---- DATA PROVIDED

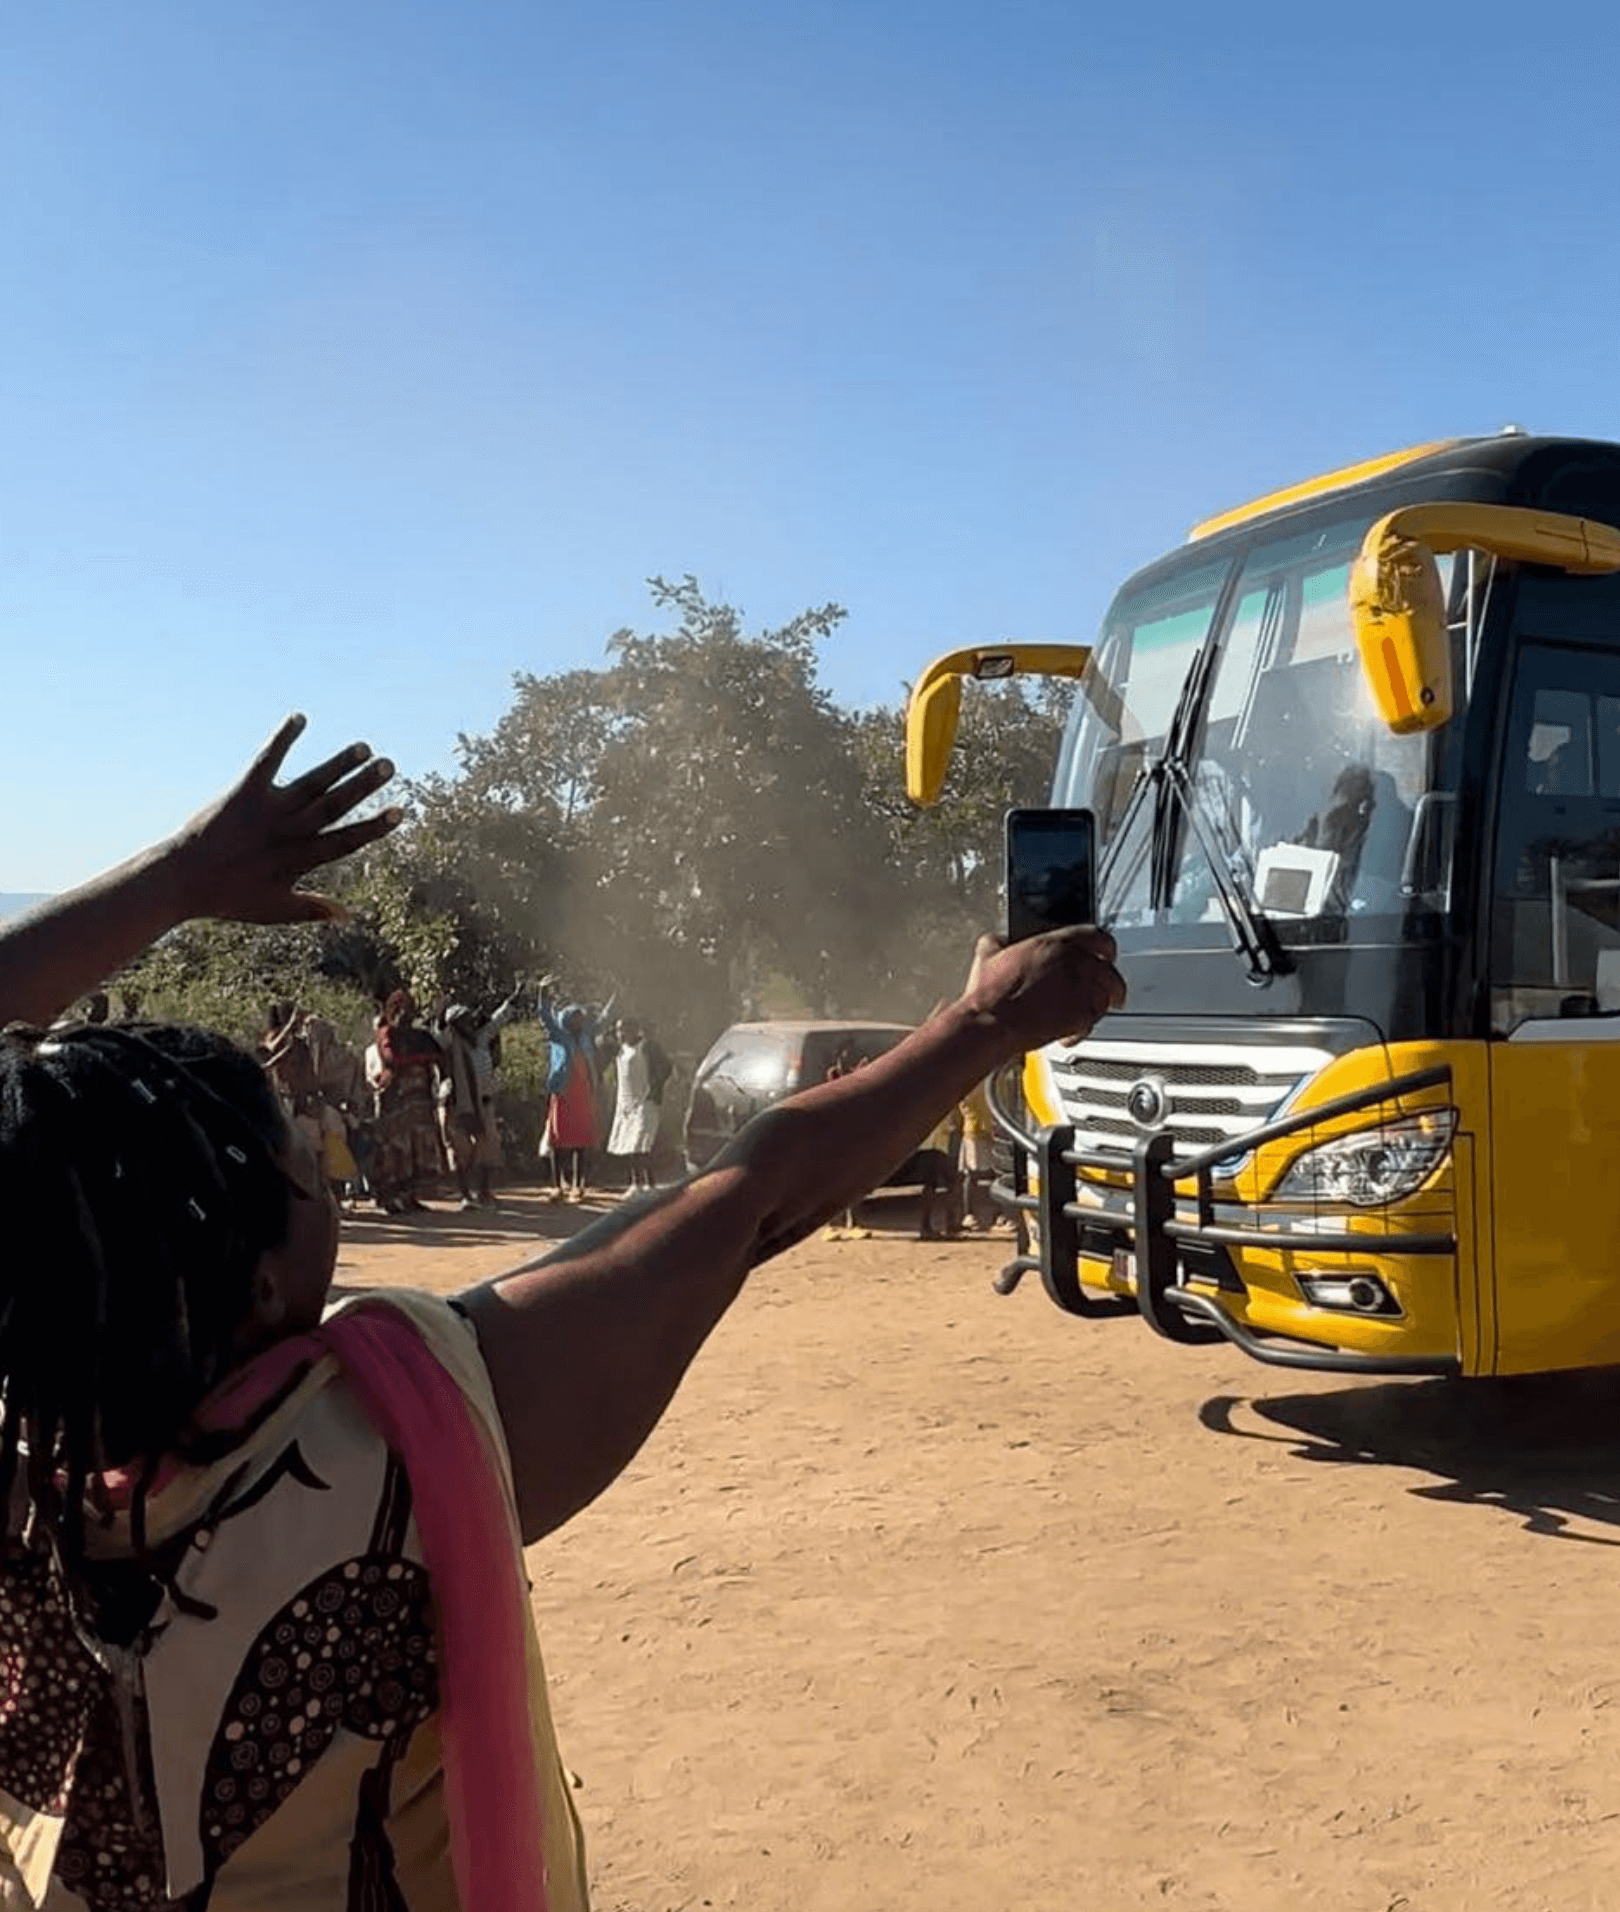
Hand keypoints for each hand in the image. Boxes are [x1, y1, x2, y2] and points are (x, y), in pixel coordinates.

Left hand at [166, 715, 401, 924]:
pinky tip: (300, 719)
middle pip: (332, 806)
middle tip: (388, 765)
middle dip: (363, 786)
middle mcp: (287, 833)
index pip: (344, 841)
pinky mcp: (242, 793)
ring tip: (362, 747)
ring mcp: (266, 811)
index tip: (399, 812)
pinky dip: (283, 739)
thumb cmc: (227, 898)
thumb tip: (349, 917)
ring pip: (310, 784)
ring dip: (337, 764)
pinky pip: (267, 761)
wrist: (180, 880)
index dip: (373, 828)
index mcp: (298, 860)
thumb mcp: (273, 910)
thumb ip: (312, 909)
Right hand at [962, 926, 1125, 1051]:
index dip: (1105, 945)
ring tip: (1099, 1010)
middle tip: (1110, 986)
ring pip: (1108, 995)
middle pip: (1109, 968)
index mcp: (1054, 943)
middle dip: (1111, 979)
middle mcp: (1074, 963)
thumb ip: (997, 943)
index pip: (1096, 935)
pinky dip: (1086, 1028)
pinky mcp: (1081, 1016)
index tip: (1106, 952)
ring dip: (1104, 1003)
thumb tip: (995, 942)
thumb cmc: (991, 995)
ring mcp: (1081, 990)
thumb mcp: (987, 956)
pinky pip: (1095, 1021)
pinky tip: (1073, 1032)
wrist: (993, 1023)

--------

TASK REQUIREMENTS>
Lines containing the word "pinky" are to be located in the entries and copied.

SOLUTION>
pinky tip: (300, 719)
pinky mcp: (242, 793)
pinky dip: (283, 739)
pinky pip: (267, 761)
pinky dip: (1086, 1028)
pinky mcp: (1081, 1016)
pinky pip: (1095, 1021)
pinky tip: (1073, 1032)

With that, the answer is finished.